Life application: A few points to consider –
1) You cannot logically be reproached for the name of Christ if you are not a Christian;
2) Normally and rightfully, you won’t be reproached for the name of Christ, even if you are a Christian if you keep it a secret;
3) You can’t expect the blessing promised here if you are not reproached for the name of Christ, but this doesn’t mean you won’t be otherwise blessed.
4) Having the Spirit of glory, which is the Spirit of God, upon you is not necessitated upon bearing reproach for the name of Christ.

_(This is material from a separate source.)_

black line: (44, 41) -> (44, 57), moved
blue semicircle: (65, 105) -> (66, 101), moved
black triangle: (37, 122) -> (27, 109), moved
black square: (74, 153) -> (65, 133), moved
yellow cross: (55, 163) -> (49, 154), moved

These four points should be obvious, but some people tend to miss one or more of them. For example, some people in the church age have been openly belligerent in their Christian life, seeking to be reproached and even martyred. They did this expecting a greater blessing in the afterlife (see point 4). This kind of thinking is abnormal. We are to live our lives in a manner which brings glory to Jesus, not to ourselves.
This then leads back up to point 2. You cannot bring glory to Jesus if you keep it a secret. What is the point of growing in the knowledge of Jesus if we don’t share it with others? Being timid about His role in your life is like being timid about eating dinner. When you share your faith in, and love for, Jesus – whether you are reproached or not – you can expect the Lord to favor it and bless you (see point 3). No matter what you face, a pat on the back or a punch in the head, you will be rewarded.
Don’t worry about your here and now! Instead, look to the needs of those who haven’t heard about Jesus, and share His name with them. If you do, the Spirit of glory, which is the Spirit of God, will lead you and support you because He rests on you. Have no fear in what man can do; the Lord can do so very much more!
Heavenly Father, how glorious You are. May we be willing to openly, and without timidity, stand on the title which we bear – Christian. Overwhelm our reticence, and give us the desire, ability, and action necessary to proclaim the name of Jesus. Whether we suffer reproach or thanks, may our words be filled with His great name! Amen.